**What needs to be done:** Each line that has the string "stampa" must be copied from the records below.
-------- Supplied entries --------
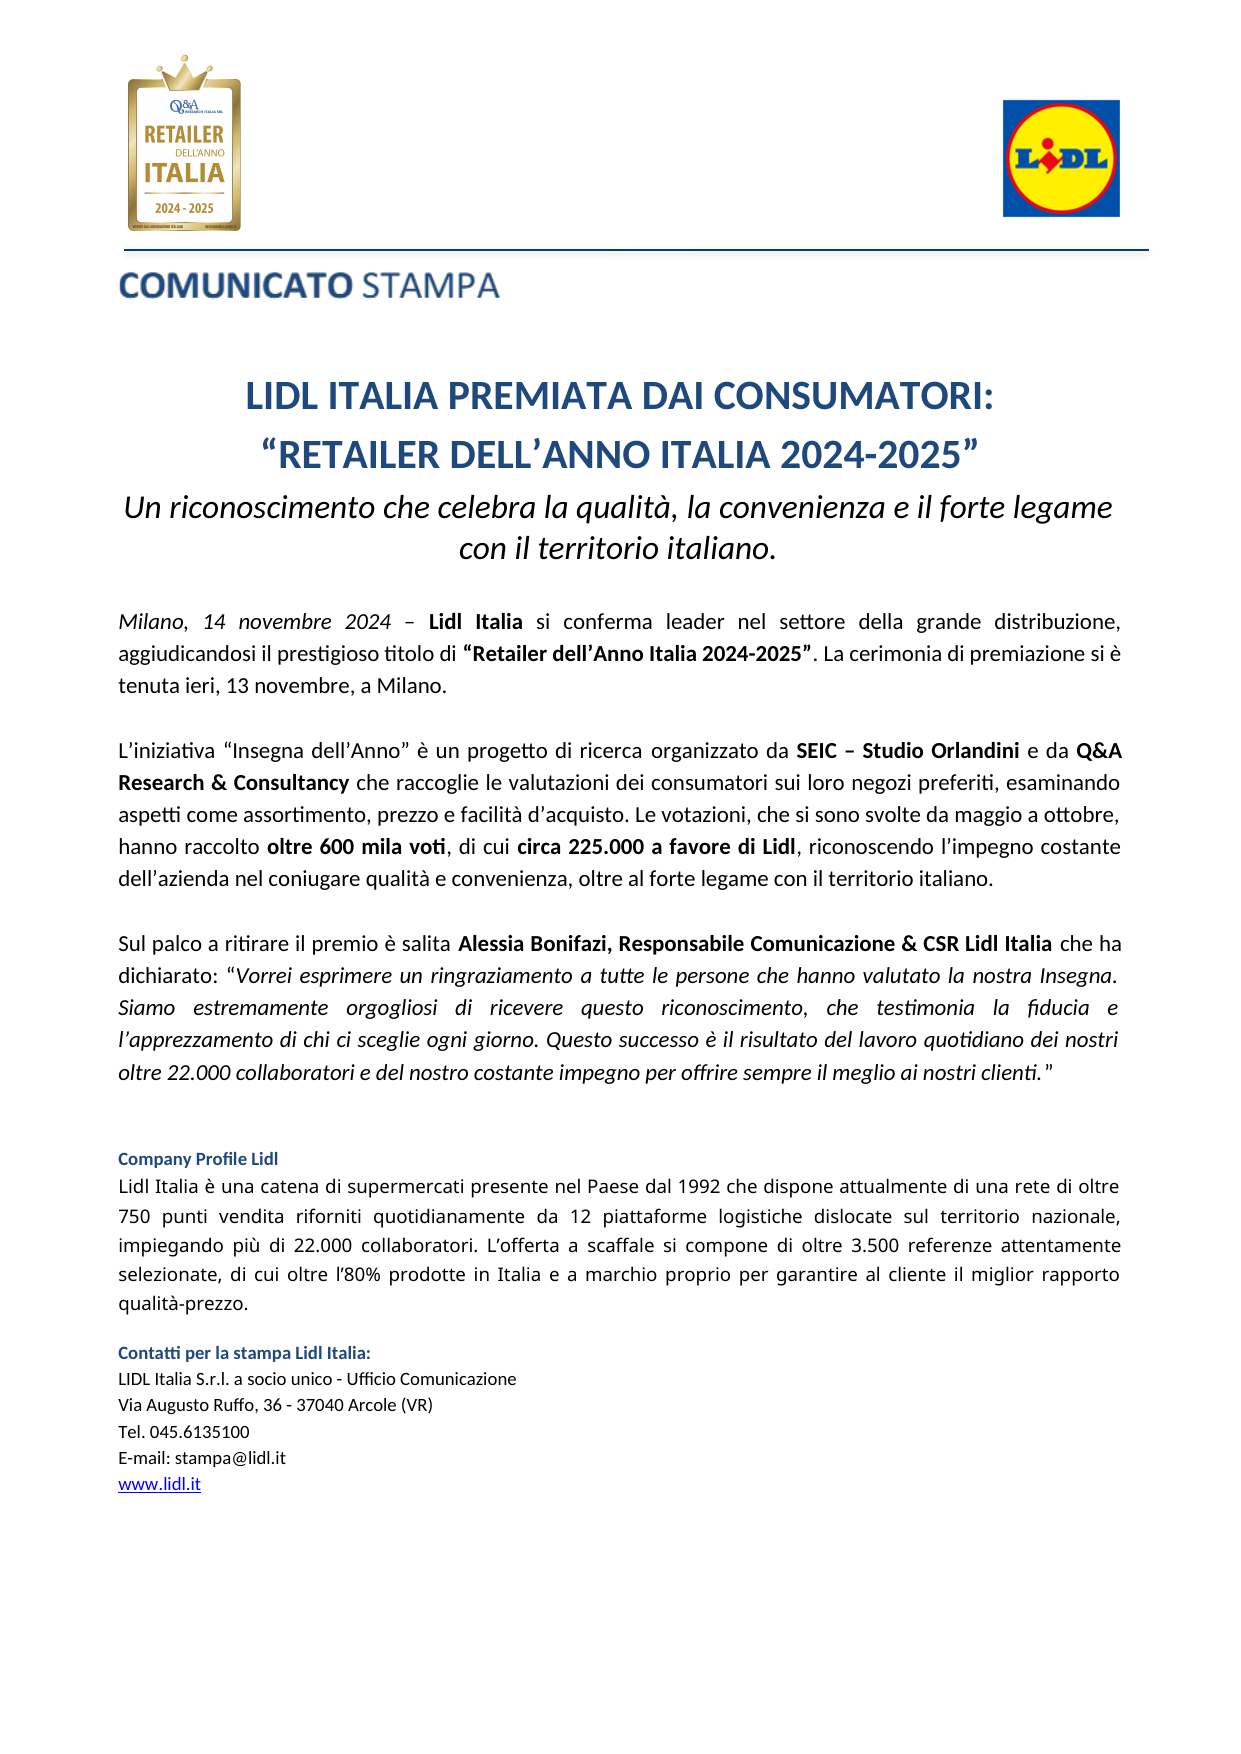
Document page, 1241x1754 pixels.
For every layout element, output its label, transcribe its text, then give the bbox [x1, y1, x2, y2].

text www.lidl.it [118, 1473, 1122, 1496]
text E-mail: stampa@lidl.it [118, 1446, 1122, 1469]
picture [1002, 99, 1121, 218]
text Tel. 045.6135100 [118, 1420, 1122, 1443]
text Via Augusto Ruffo, 36 - 37040 Arcole (VR) [118, 1393, 1122, 1416]
picture [128, 53, 241, 231]
text Sul palco a ritirare il premio è salita Alessia Bonifazi, Responsabile Comunicazione & CSR Lidl Italia che ha dichiarato: “Vorrei esprimere un ringraziamento a tutte le persone che hanno valutato la nostra Insegna. Siamo estremamente orgogliosi di ricevere questo riconoscimento, che testimonia la fiducia e l’apprezzamento di chi ci sceglie ogni giorno. Questo successo è il risultato del lavoro quotidiano dei nostri oltre 22.000 collaboratori e del nostro costante impegno per offrire sempre il meglio ai nostri clienti.” [118, 929, 1122, 1086]
text Lidl italia PremiatA dai Consumatori: [118, 369, 1122, 420]
picture [118, 263, 506, 305]
text LIDL Italia S.r.l. a socio unico - Ufficio Comunicazione [118, 1367, 1122, 1390]
text Lidl Italia è una catena di supermercati presente nel Paese dal 1992 che dispone attualmente di una rete di oltre 750 punti vendita riforniti quotidianamente da 12 piattaforme logistiche dislocate sul territorio nazionale, impiegando più di 22.000 collaboratori. L’offerta a scaffale si compone di oltre 3.500 referenze attentamente selezionate, di cui oltre l’80% prodotte in Italia e a marchio proprio per garantire al cliente il miglior rapporto qualità-prezzo. [118, 1174, 1122, 1316]
text “retailer dell’Anno ITALIA 2024-2025” [118, 428, 1122, 478]
text Company Profile Lidl [118, 1147, 1122, 1170]
text L’iniziativa “Insegna dell’Anno” è un progetto di ricerca organizzato da SEIC – Studio Orlandini e da Q&A Research & Consultancy che raccoglie le valutazioni dei consumatori sui loro negozi preferiti, esaminando aspetti come assortimento, prezzo e facilità d’acquisto. Le votazioni, che si sono svolte da maggio a ottobre, hanno raccolto oltre 600 mila voti, di cui circa 225.000 a favore di Lidl, riconoscendo l’impegno costante dell’azienda nel coniugare qualità e convenienza, oltre al forte legame con il territorio italiano. [118, 736, 1122, 892]
text Contatti per la stampa Lidl Italia: [118, 1341, 1122, 1364]
text Un riconoscimento che celebra la qualità, la convenienza e il forte legame con il territorio italiano. [118, 486, 1122, 567]
text Milano, 14 novembre 2024 – Lidl Italia si conferma leader nel settore della grande distribuzione, aggiudicandosi il prestigioso titolo di “Retailer dell’Anno Italia 2024-2025”. La cerimonia di premiazione si è tenuta ieri, 13 novembre, a Milano. [118, 607, 1122, 699]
--------
**Exercise output:**
text E-mail: stampa@lidl.it [118, 1446, 1122, 1469]
text Contatti per la stampa Lidl Italia: [118, 1341, 1122, 1364]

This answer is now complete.